## [Source document]
▬▬▬▬▬▬▬▬▬▬

The oil tanker industry is in
for a bit of a shakeout in the next decade or sooner.
The first reason is the
likelihood that the United States of America will be likely swimming in oil on
the back of the shale boom during this period. With the highest reserves today since
the Great Depression (400 million barrels, excluding strategic reserves), US
oil imports will be the lowest in two decades in 2014. They are still significant,
though; the US will still import 42 percent of the oil it needs this year.
Telling is another statistic- less than ten years ago, in 2005, the US imported
60 per cent of its oil.
This huge change is tempered
by the fact that US laws (of WWII vintage, when oil was seen as a strategic
asset) currently bar the export of crude oil, although refined products are not
restricted- in fact, the US is already a net exporter of petroleum products. Also complicating things is the fact that US refineries
are built to handle the heavier oil it traditionally imports, not the lighter
shale being produced at home. There is a move to reverse the export ban,
though, and this may well happen if shale production continues to be on the ascendant
and reserves become even healthier. I bet, also, that plans for new or modified
refineries are already on the anvil. Resistance to the environmentally damaging
fracturing process may put a spanner in the works periodically, though I am
cynical enough to see that it will not make a significant impact on production.

▬▬▬▬▬▬▬▬▬▬

## [Given records]

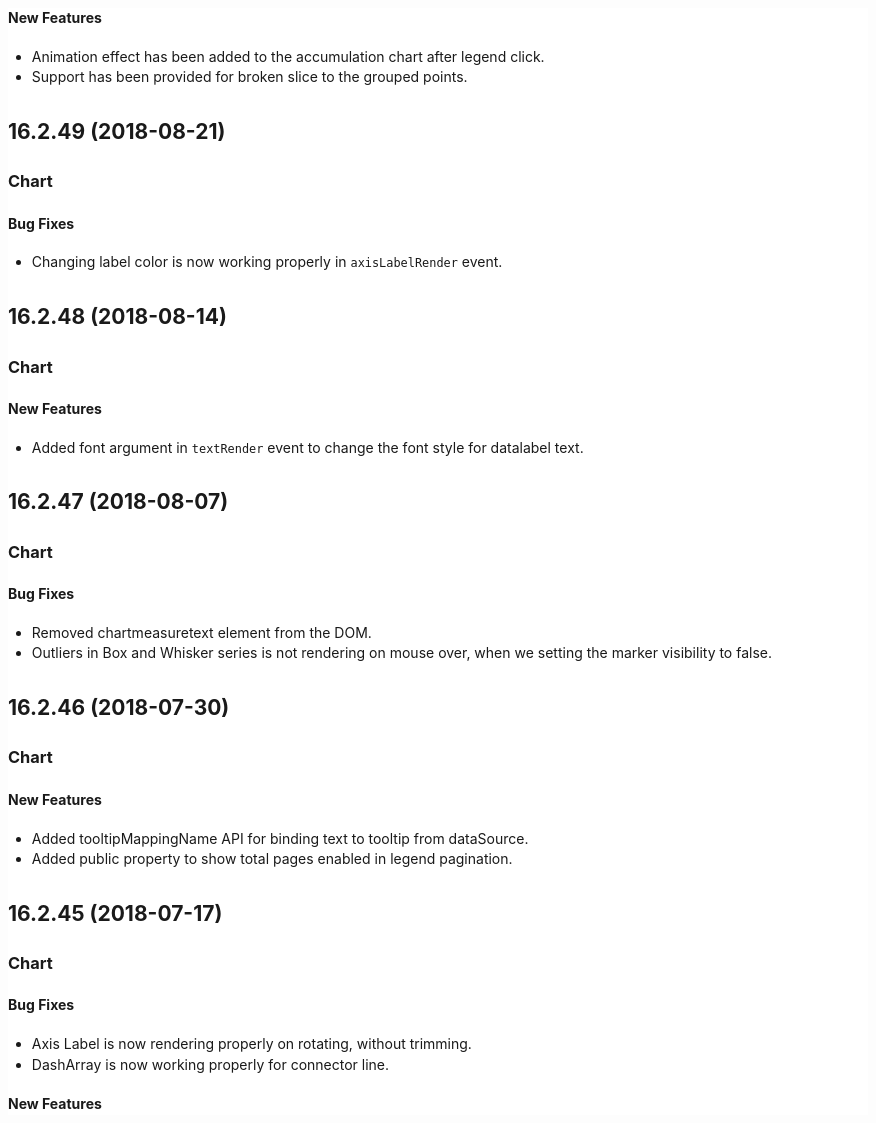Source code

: #### New Features

- Animation effect has been added to the accumulation chart after legend click.
- Support has been provided for broken slice to the grouped points.

## 16.2.49 (2018-08-21)

### Chart

#### Bug Fixes

- Changing label color is now working properly in `axisLabelRender` event.

## 16.2.48 (2018-08-14)

### Chart

#### New Features

- Added font argument in `textRender` event to change the font style for datalabel text.

## 16.2.47 (2018-08-07)

### Chart

#### Bug Fixes

- Removed chartmeasuretext element from the DOM.
- Outliers in Box and Whisker series is not rendering on mouse over, when we setting the marker
visibility to false.

## 16.2.46 (2018-07-30)

### Chart

#### New Features

- Added tooltipMappingName API for binding text to tooltip from dataSource.
- Added public property to show total pages enabled in legend pagination.

## 16.2.45 (2018-07-17)

### Chart

#### Bug Fixes

- Axis Label is now rendering properly on rotating, without trimming.
- DashArray is now working properly for connector line.

#### New Features
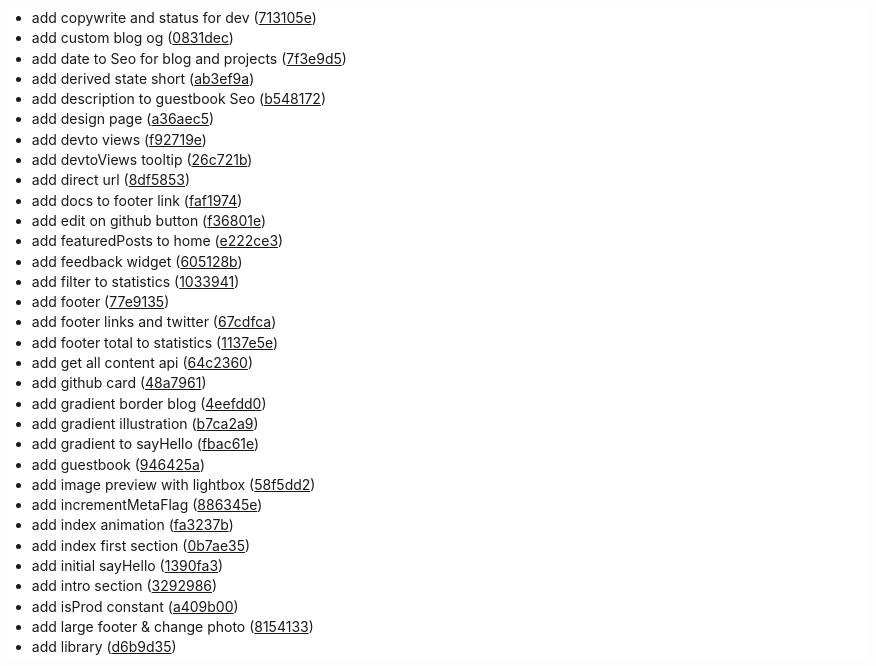 * add copywrite and status for dev ([713105e](https://github.com/bryanltobing/theodorusclarence.com/commit/713105ecc2e27359c1af3b2876be2a2f73661c88))
* add custom blog og ([0831dec](https://github.com/bryanltobing/theodorusclarence.com/commit/0831dec9103970ea1d2bcdff0a1f206b04c6313b))
* add date to Seo for blog and projects ([7f3e9d5](https://github.com/bryanltobing/theodorusclarence.com/commit/7f3e9d5210e986646fda145122440390b77e837b))
* add derived state short ([ab3ef9a](https://github.com/bryanltobing/theodorusclarence.com/commit/ab3ef9a763f9a82e7f91769fc0fcd666eae0a467))
* add description to guestbook Seo ([b548172](https://github.com/bryanltobing/theodorusclarence.com/commit/b548172df293f216e4143f8373bdd64dde8b8fae))
* add design page ([a36aec5](https://github.com/bryanltobing/theodorusclarence.com/commit/a36aec5cf196cd639cf3ccc556fd18fbef78dfc1))
* add devto views ([f92719e](https://github.com/bryanltobing/theodorusclarence.com/commit/f92719e42ffa3163a4022f1ee9efbc8995911890))
* add devtoViews tooltip ([26c721b](https://github.com/bryanltobing/theodorusclarence.com/commit/26c721bd8f7581fec4ac7a116a5010e7934491f7))
* add direct url ([8df5853](https://github.com/bryanltobing/theodorusclarence.com/commit/8df585365fbd022814bad91785b8f460399cb82d))
* add docs to footer link ([faf1974](https://github.com/bryanltobing/theodorusclarence.com/commit/faf1974c250f1a4e22d8d7986b5a0ab45154341f))
* add edit on github button ([f36801e](https://github.com/bryanltobing/theodorusclarence.com/commit/f36801e65891be716ee478f01830ffea94be40fe))
* add featuredPosts to home ([e222ce3](https://github.com/bryanltobing/theodorusclarence.com/commit/e222ce3db7a6ee908f06b9517538dc1fc3c11d0a))
* add feedback widget ([605128b](https://github.com/bryanltobing/theodorusclarence.com/commit/605128b9fd9bb635ce1df477d4cb5c166c9b6406))
* add filter to statistics ([1033941](https://github.com/bryanltobing/theodorusclarence.com/commit/103394154624d127b8070e912c039edac940e597))
* add footer ([77e9135](https://github.com/bryanltobing/theodorusclarence.com/commit/77e91355e570768c2608590bcad119294437db8d))
* add footer links and twitter ([67cdfca](https://github.com/bryanltobing/theodorusclarence.com/commit/67cdfca04a1ad6a036d54d578f3f7e73bbfd72b9))
* add footer total to statistics ([1137e5e](https://github.com/bryanltobing/theodorusclarence.com/commit/1137e5e78944e21dfb5021e1e9b1e8c4f87c105b))
* add get all content api ([64c2360](https://github.com/bryanltobing/theodorusclarence.com/commit/64c2360148eab9bfb80ce0895e8dfb2fac0e32ae))
* add github card ([48a7961](https://github.com/bryanltobing/theodorusclarence.com/commit/48a7961f6ae2c6cb684fd2d4a095a25b8e95ae2d))
* add gradient border blog ([4eefdd0](https://github.com/bryanltobing/theodorusclarence.com/commit/4eefdd0042cf4b7f704c167ce7b1eedaa706f7af))
* add gradient illustration ([b7ca2a9](https://github.com/bryanltobing/theodorusclarence.com/commit/b7ca2a9cf361e88d0899d86b35062b9f10a41cb2))
* add gradient to sayHello ([fbac61e](https://github.com/bryanltobing/theodorusclarence.com/commit/fbac61ea64e7a056012bdbb8d81bb2111f0a82bc))
* add guestbook ([946425a](https://github.com/bryanltobing/theodorusclarence.com/commit/946425a9e64961cf1788a1e6b3e8e84d3669966a))
* add image preview with lightbox ([58f5dd2](https://github.com/bryanltobing/theodorusclarence.com/commit/58f5dd21fe94478573ef505c7376e6b17746fe9b))
* add incrementMetaFlag ([886345e](https://github.com/bryanltobing/theodorusclarence.com/commit/886345ebd533fe3aa152358c9e475b7a006286a5))
* add index animation ([fa3237b](https://github.com/bryanltobing/theodorusclarence.com/commit/fa3237bcf6ae45ddb251a76d129c9488d5beed0b))
* add index first section ([0b7ae35](https://github.com/bryanltobing/theodorusclarence.com/commit/0b7ae35af414cd4aa2d55d1e9da9cac188291f3f))
* add initial sayHello ([1390fa3](https://github.com/bryanltobing/theodorusclarence.com/commit/1390fa33e1a1b3d66204aa2ce5087fd8a674c5bc))
* add intro section ([3292986](https://github.com/bryanltobing/theodorusclarence.com/commit/3292986d433f3835969a3fc7a913074b74e60dc7))
* add isProd constant ([a409b00](https://github.com/bryanltobing/theodorusclarence.com/commit/a409b0088e34f5dc7ba47172fc8638d9c081e78b))
* add large footer & change photo ([8154133](https://github.com/bryanltobing/theodorusclarence.com/commit/8154133cd6d2b847a07bfd099d4da8aebb758680))
* add library ([d6b9d35](https://github.com/bryanltobing/theodorusclarence.com/commit/d6b9d356d0b2bcdd5ae992348a15f851ab08038e))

▬▬▬▬▬▬▬▬▬▬

## [Your instructions]
Reproduce the passage on the oil tanker industry and the US shale boom word for word.

## [Task answer]
The oil tanker industry is in
for a bit of a shakeout in the next decade or sooner.
The first reason is the
likelihood that the United States of America will be likely swimming in oil on
the back of the shale boom during this period. With the highest reserves today since
the Great Depression (400 million barrels, excluding strategic reserves), US
oil imports will be the lowest in two decades in 2014. They are still significant,
though; the US will still import 42 percent of the oil it needs this year.
Telling is another statistic- less than ten years ago, in 2005, the US imported
60 per cent of its oil.
This huge change is tempered
by the fact that US laws (of WWII vintage, when oil was seen as a strategic
asset) currently bar the export of crude oil, although refined products are not
restricted- in fact, the US is already a net exporter of petroleum products. Also complicating things is the fact that US refineries
are built to handle the heavier oil it traditionally imports, not the lighter
shale being produced at home. There is a move to reverse the export ban,
though, and this may well happen if shale production continues to be on the ascendant
and reserves become even healthier. I bet, also, that plans for new or modified
refineries are already on the anvil. Resistance to the environmentally damaging
fracturing process may put a spanner in the works periodically, though I am
cynical enough to see that it will not make a significant impact on production.